What this exercise asks:
a) Print, word for word, the part of the article on the Columbia River pollution dispute that opens with the words containing "In June, the" and closes with "review the case.".
b) In the article on the Columbia River pollution dispute, over what span of years did Teck Cominco dump slag and heavy metals into the Columbia?

Passage provided:
· · · · ·

Court told to avoid cleanup issue

The solicitor general of the United States has told the U.S. Supreme Court it shouldn’t intervene in a dispute between the Colville Confederated Tribes and a Canadian smelting giant over pollution of the Columbia River.

Federal courts so far have upheld the Colvilles’ July 2004 “citizen suit” against Teck Cominco Ltd., ruling that the Vancouver, B.C.-based company is subject to the 1980 Superfund toxic cleanup law.

Teck Cominco dumped millions of tons of slag and heavy metals into the Columbia from 1906 to 1994 from its smelter 10 miles north of the border at Trail, B.C., records show.

The Colvilles’ suit was filed to enforce a December 2003 U.S. Environmental Protection Agency unilateral cleanup order to Teck Cominco – an order that triggered heavy diplomatic pressure from Canada and U.S. mining industry lobbying on behalf of Teck Cominco to the White House.

In June 2006, Teck Cominco’s American subsidiary and the EPA announced a voluntary agreement where the company will pay about $20 million for a short-term study of the environmental damage caused by the Trail smelter.

The Colvilles’ citizen suit – the first filed under Superfund against a foreign company – is now moot because the EPA withdrew its 2003 unilateral order, according to the brief filed last week by U.S. Solicitor General Paul D. Clement.

In June, the Supreme Court had asked Clement – the Bush administration’s lead lawyer – to file a friend of the court brief in the dispute. Clement said the court should deny the petition to review the case.

For three years, Teck Cominco has argued in court that it’s not subject to U.S. Superfund law. It has lost in U.S. District Court in Eastern Washington and before a panel of the 9th U.S. Circuit Court of Appeals in 2006. It subsequently petitioned the U.S. Supreme Court to hear the case.

Clement also rejected Teck Cominco’s argument that using U.S. courts to resolve the pollution dispute should not be pursued because it threatens diplomatic ties with Canada.

Teck Cominco’s “deliberate, 90-year discharge of millions of tons of hazardous substances into a river just upstream from the United States directly and foreseeably caused harmful effects in the United States,” the brief says.

The Colvilles amended their complaint in November 2005 to also seek natural resources damages for the Columbia River pollution.

· · · · ·

Record excerpts:
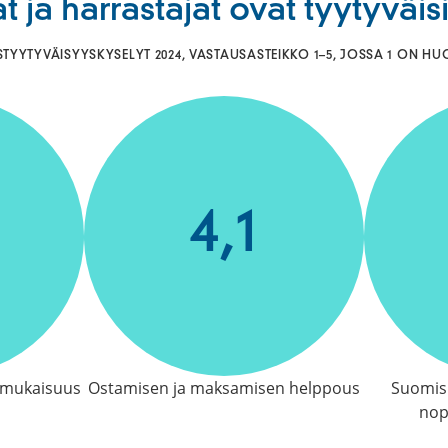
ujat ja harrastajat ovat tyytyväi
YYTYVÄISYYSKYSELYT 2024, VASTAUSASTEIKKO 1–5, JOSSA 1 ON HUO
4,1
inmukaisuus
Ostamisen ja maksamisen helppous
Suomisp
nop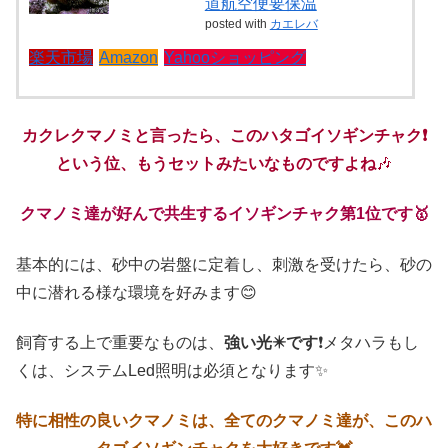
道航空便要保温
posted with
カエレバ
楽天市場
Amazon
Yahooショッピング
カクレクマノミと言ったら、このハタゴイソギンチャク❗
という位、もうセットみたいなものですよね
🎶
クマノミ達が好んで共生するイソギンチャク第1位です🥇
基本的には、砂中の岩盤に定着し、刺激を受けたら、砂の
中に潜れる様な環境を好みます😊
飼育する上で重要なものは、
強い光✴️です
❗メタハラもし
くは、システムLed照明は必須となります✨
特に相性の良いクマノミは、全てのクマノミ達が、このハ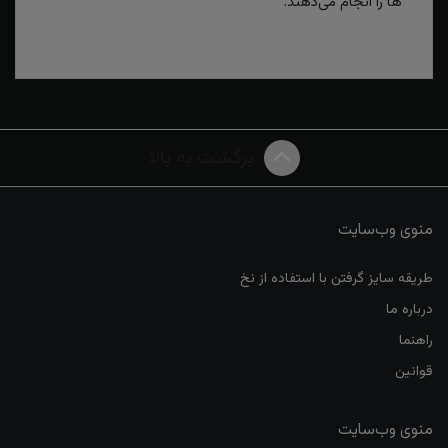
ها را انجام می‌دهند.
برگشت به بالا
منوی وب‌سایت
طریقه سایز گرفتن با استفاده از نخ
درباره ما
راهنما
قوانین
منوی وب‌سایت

· · · · ·

Results in order:
a)
In June, the Supreme Court had asked Clement – the Bush administration’s lead lawyer – to file a friend of the court brief in the dispute. Clement said the court should deny the petition to review the case.

b) From 1906 to 1994.